• Stored data entries:
*** Begin section ***

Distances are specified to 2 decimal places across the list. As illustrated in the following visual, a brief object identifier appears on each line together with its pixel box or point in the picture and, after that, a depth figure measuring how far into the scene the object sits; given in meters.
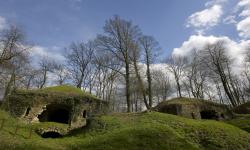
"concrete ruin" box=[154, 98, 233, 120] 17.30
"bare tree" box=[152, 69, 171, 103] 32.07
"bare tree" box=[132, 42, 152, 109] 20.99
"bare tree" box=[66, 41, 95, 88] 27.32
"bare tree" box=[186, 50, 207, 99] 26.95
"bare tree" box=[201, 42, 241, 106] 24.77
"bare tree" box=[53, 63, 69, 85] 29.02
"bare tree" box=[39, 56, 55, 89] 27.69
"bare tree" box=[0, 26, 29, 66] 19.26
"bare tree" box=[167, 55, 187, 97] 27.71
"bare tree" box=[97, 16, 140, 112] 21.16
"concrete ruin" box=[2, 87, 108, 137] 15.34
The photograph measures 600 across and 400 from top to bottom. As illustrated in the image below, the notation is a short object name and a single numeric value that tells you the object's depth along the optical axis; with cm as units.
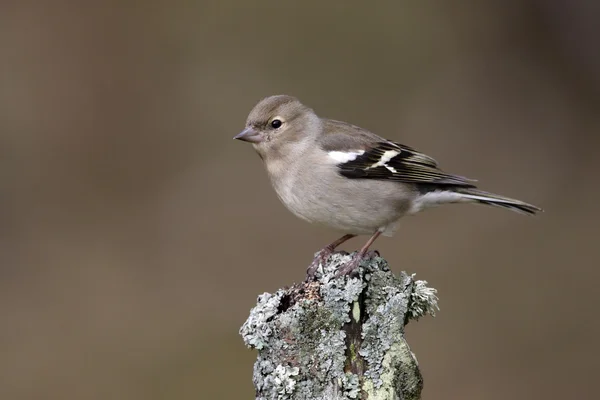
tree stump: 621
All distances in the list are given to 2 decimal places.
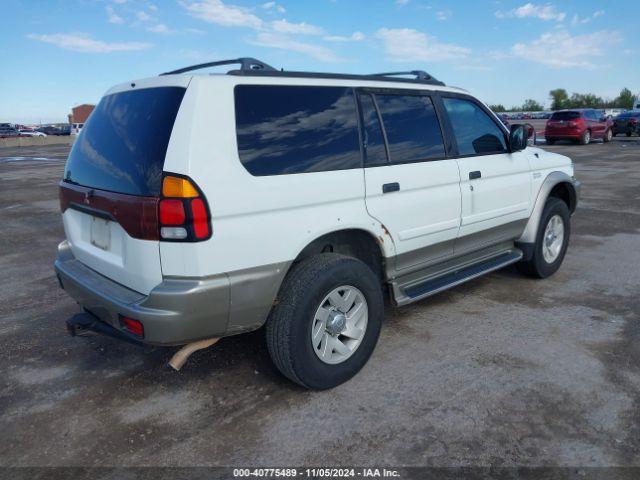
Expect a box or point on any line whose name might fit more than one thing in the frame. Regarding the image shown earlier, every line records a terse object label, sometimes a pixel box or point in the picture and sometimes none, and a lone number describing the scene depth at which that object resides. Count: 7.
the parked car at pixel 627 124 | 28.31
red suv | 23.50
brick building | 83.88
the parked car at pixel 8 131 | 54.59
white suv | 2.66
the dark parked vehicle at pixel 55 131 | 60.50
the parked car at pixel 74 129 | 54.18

*** End section ***
*** Begin section ***

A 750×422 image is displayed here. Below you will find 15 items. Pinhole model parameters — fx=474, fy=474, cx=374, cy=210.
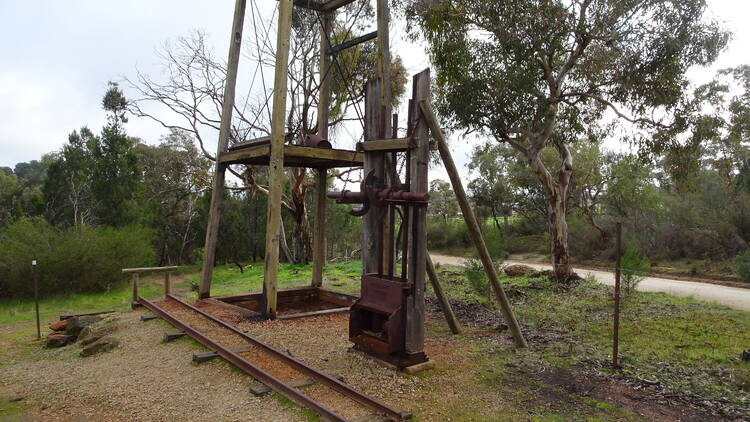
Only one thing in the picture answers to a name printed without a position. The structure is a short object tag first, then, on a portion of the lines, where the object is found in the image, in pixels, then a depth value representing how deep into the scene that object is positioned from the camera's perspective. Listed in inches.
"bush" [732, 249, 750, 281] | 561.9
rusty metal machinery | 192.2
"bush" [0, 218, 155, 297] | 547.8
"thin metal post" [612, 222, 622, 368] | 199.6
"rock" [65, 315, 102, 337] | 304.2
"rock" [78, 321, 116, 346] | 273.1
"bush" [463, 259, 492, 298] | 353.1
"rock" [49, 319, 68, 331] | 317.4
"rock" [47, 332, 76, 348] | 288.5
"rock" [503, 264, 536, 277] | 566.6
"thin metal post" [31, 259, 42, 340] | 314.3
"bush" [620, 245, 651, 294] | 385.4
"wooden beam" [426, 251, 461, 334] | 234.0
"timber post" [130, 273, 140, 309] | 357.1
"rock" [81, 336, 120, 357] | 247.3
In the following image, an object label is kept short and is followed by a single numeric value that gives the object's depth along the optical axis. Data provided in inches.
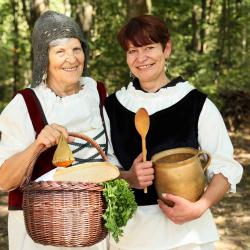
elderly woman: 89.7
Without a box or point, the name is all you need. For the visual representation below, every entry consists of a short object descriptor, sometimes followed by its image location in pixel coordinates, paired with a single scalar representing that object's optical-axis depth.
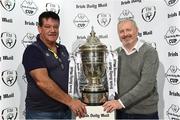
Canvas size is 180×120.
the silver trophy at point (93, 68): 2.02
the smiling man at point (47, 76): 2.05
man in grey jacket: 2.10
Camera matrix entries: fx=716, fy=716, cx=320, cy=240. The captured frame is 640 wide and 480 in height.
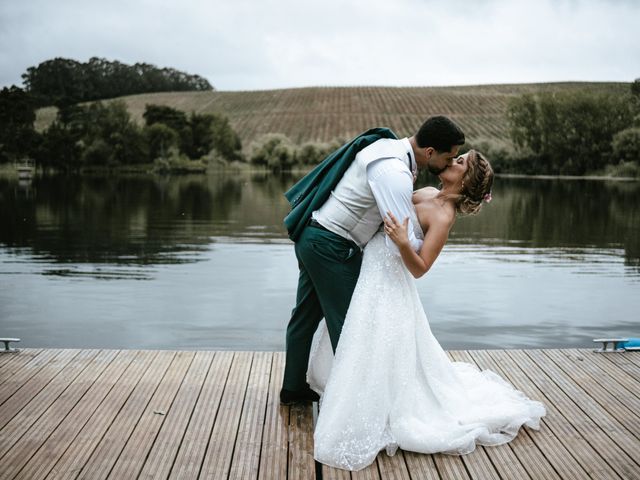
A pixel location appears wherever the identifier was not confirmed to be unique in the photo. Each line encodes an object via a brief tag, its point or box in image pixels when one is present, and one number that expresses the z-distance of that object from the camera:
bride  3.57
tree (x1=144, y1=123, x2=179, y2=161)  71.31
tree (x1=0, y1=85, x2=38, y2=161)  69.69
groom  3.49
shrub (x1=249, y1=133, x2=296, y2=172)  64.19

*** End section ***
*** Begin section ***

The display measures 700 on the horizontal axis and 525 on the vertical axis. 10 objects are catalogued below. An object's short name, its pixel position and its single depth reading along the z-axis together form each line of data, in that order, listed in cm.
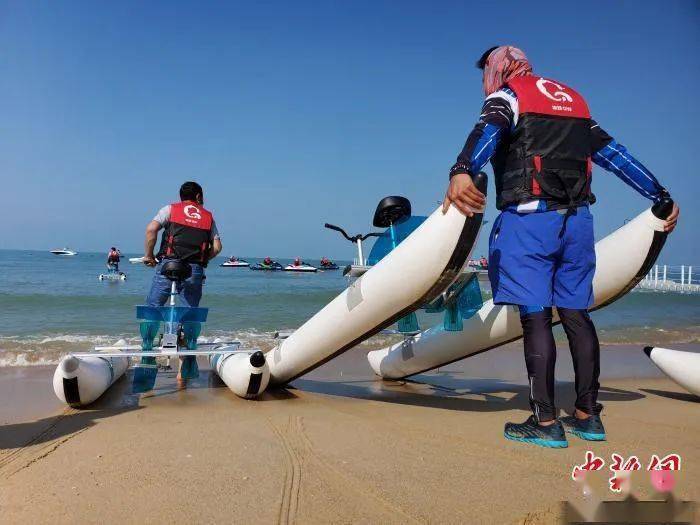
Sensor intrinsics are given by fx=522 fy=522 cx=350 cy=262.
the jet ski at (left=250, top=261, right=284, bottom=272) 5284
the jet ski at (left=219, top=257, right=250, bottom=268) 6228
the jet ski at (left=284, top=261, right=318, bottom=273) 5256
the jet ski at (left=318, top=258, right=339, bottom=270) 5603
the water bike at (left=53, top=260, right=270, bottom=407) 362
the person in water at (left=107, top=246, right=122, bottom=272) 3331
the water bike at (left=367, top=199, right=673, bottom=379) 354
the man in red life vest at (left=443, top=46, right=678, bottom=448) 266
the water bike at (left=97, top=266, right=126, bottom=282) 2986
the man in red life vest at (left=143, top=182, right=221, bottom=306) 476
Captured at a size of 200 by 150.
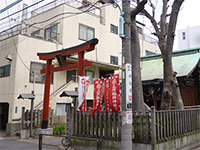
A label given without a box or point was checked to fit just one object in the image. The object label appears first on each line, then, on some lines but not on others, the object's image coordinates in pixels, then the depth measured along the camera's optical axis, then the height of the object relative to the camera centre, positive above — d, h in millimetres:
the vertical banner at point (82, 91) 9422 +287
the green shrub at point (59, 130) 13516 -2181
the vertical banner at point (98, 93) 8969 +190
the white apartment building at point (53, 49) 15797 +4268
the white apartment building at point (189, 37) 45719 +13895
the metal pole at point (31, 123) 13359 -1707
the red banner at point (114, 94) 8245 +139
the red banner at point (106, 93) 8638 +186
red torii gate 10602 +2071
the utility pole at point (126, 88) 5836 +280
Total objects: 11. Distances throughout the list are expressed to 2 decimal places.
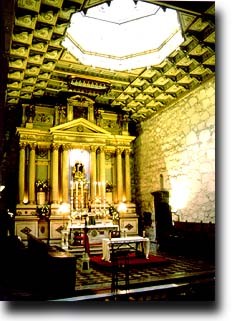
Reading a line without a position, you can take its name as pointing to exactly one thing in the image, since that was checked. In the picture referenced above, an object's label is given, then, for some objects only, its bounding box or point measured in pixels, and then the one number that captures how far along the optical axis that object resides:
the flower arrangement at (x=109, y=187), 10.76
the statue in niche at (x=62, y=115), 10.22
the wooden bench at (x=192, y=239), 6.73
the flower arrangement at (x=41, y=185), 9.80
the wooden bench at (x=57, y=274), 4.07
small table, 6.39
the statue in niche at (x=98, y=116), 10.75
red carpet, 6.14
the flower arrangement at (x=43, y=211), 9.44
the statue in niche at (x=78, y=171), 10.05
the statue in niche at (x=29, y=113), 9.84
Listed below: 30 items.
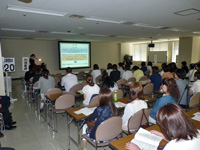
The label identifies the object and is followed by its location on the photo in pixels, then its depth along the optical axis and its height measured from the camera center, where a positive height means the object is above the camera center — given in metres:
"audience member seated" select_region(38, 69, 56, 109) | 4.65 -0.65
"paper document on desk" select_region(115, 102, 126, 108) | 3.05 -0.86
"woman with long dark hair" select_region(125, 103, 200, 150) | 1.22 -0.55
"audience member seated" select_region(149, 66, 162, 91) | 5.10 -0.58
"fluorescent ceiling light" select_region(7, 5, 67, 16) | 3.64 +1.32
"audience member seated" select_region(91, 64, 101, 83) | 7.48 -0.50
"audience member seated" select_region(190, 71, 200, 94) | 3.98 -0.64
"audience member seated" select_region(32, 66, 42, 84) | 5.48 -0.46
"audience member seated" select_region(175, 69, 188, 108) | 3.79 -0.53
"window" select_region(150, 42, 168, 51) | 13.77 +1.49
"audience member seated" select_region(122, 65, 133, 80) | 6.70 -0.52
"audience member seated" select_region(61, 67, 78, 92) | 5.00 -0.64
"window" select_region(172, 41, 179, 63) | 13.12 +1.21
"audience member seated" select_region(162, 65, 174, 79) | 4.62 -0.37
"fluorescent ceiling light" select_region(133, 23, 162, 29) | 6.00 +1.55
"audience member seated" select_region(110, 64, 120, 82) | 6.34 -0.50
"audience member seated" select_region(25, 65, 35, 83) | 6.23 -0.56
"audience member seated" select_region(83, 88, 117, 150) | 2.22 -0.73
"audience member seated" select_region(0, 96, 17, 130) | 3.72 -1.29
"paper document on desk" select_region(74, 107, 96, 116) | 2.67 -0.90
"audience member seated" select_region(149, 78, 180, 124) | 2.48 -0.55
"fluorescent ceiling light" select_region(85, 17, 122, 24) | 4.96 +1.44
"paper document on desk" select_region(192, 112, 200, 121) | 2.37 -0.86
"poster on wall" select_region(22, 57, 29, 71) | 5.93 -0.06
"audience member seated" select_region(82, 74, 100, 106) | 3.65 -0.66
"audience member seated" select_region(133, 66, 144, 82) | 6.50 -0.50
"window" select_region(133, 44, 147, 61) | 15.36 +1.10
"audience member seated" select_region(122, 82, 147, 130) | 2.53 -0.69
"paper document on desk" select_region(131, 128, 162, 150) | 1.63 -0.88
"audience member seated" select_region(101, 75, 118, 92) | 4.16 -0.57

*** End section ***

• INSTRUCTIONS FOR THE TASK: Could you restate word for word the lines above, from the one that contains "the water bike at (left=97, top=266, right=126, bottom=282)" through the one that contains "Captured at a size of 200 by 150.", and no others?

• TASK SOLUTION:
the water bike at (left=97, top=266, right=126, bottom=282) 2986
the man in red life vest at (left=143, top=182, right=221, bottom=306) 476
Captured at a size of 200 by 150.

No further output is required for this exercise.